[Limb landmark coordinates]
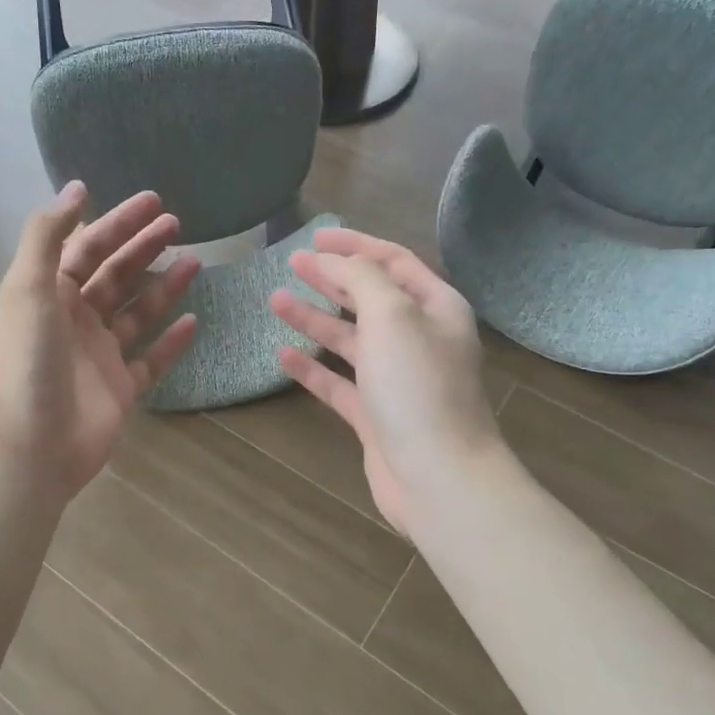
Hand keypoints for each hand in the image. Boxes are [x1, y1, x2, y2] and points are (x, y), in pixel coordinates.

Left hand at [0, 183, 198, 500]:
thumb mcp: (28, 289)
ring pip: (137, 312)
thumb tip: (77, 188)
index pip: (88, 247)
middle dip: (143, 247)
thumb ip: (48, 235)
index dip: (118, 222)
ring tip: (196, 261)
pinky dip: (172, 341)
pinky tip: (195, 320)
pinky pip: (152, 359)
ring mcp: (100, 356)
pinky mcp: (121, 389)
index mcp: (49, 294)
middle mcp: (75, 320)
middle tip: (177, 223)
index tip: (153, 201)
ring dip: (164, 286)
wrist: (33, 446)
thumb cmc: (29, 363)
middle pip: (115, 274)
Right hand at [270, 228, 500, 538]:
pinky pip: (338, 382)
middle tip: (292, 263)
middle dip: (332, 278)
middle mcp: (419, 339)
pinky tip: (283, 355)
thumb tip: (336, 259)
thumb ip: (362, 278)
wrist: (438, 476)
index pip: (393, 262)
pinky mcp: (375, 416)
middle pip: (370, 298)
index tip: (315, 237)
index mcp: (435, 308)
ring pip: (350, 339)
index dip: (354, 245)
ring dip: (315, 318)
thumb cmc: (418, 386)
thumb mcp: (392, 315)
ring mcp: (396, 380)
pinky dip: (312, 368)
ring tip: (276, 300)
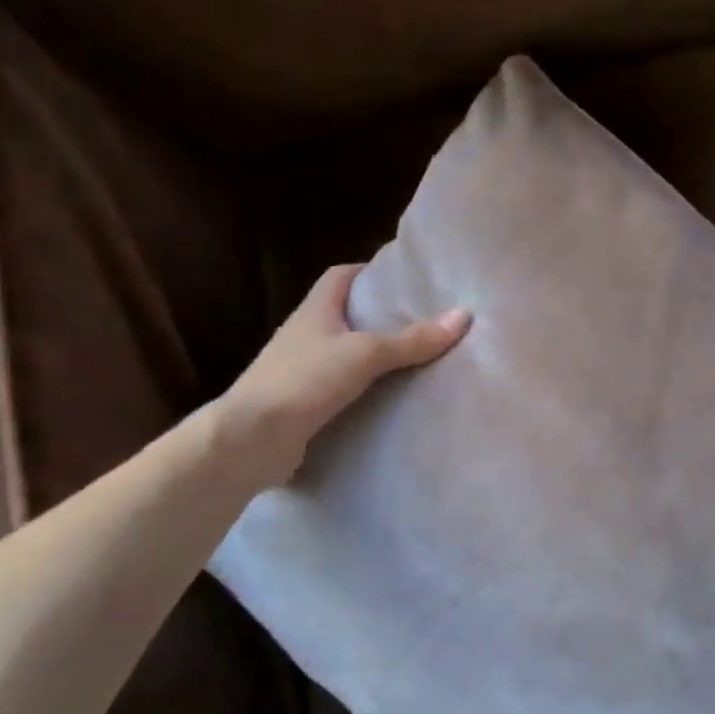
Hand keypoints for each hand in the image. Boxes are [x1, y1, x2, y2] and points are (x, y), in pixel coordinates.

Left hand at [215, 263, 470, 481]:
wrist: (250, 441)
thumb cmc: (304, 381)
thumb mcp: (365, 354)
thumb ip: (413, 339)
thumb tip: (464, 316)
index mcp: (315, 309)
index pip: (342, 276)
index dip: (371, 272)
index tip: (405, 279)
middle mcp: (306, 334)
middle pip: (348, 314)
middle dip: (383, 316)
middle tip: (426, 320)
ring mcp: (303, 370)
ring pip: (347, 352)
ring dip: (376, 355)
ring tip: (419, 357)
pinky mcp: (305, 404)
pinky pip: (344, 387)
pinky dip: (367, 388)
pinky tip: (394, 397)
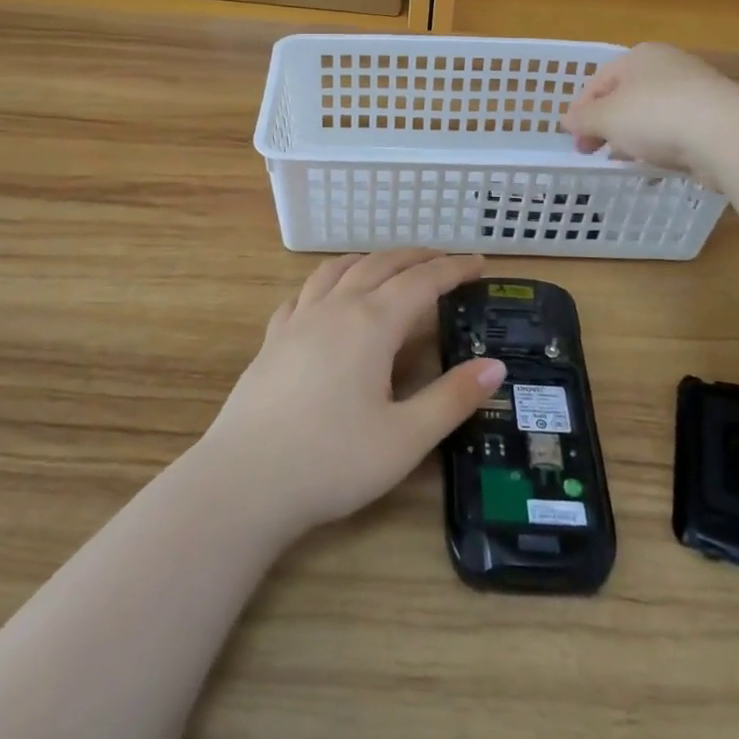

[Exercise details] Retype every entry exactly as written. Leave the pictures out.

[Answer below]
Hand keypoints for each hand in the image. Boxes are [x1, y1, x2, y2] and points are (x, y), in pixel coordinates.

Left hand at [0, 183, 198, 500]:
thumb mcp: (28, 289)
ring pip: (137, 312)
thumb tip: (77, 188)
index pip: (88, 247)
middle dip: (143, 247)
thumb ip: (48, 235)
index dip: (118, 222)
ring tip: (196, 261)
pinky dip: (172, 341)
pinky tip: (195, 320)
pinky pip: (152, 359)
ring mcp: (100, 356)
pinky mcp: (121, 389)
index mcp: (49, 294)
middle mcp: (75, 320)
middle tip: (177, 223)
index tip: (153, 201)
ring dip: (164, 286)
wrist: (33, 446)
thumb cmc: (29, 363)
middle pip: (115, 274)
Right hand at [270, 228, 500, 538]:
pinky pip: (338, 382)
middle tip: (292, 263)
middle dip: (332, 278)
middle mcp: (419, 339)
pinky tip: (283, 355)
thumb tip: (336, 259)
thumb ip: (362, 278)
wrist: (438, 476)
index pip: (393, 262)
pinky mcp: (375, 416)
middle pip: (370, 298)
index tip: (315, 237)
index mcp: (435, 308)
ring pip: (350, 339)
index dip: (354, 245)
ring dip: (315, 318)
thumb cmc: (418, 386)
thumb mcp: (392, 315)
ring mcp: (396, 380)
pinky dip: (312, 368)
ring tip: (276, 300)
Hand keypoints for each hand in the image. Boxes are [x1, y1, x2, y2] and points are (x, y), in pixel coordinates.

Left hand at [215, 263, 470, 481]:
wrist: (250, 441)
thumb cmc: (304, 381)
thumb mcp: (365, 354)
thumb ip: (413, 339)
thumb tip: (464, 316)
index mcp: (315, 309)
index pip: (342, 276)
index dip: (371, 272)
index tip: (405, 279)
middle mcp: (306, 334)
middle pip: (348, 314)
middle dip: (383, 316)
middle tip: (426, 320)
ring mcp: (303, 370)
ring pip: (347, 352)
ring dip: (376, 355)
ring tip: (419, 357)
pinky mcp: (305, 404)
pinky pip: (344, 387)
pinky dip: (367, 388)
pinky tip: (394, 397)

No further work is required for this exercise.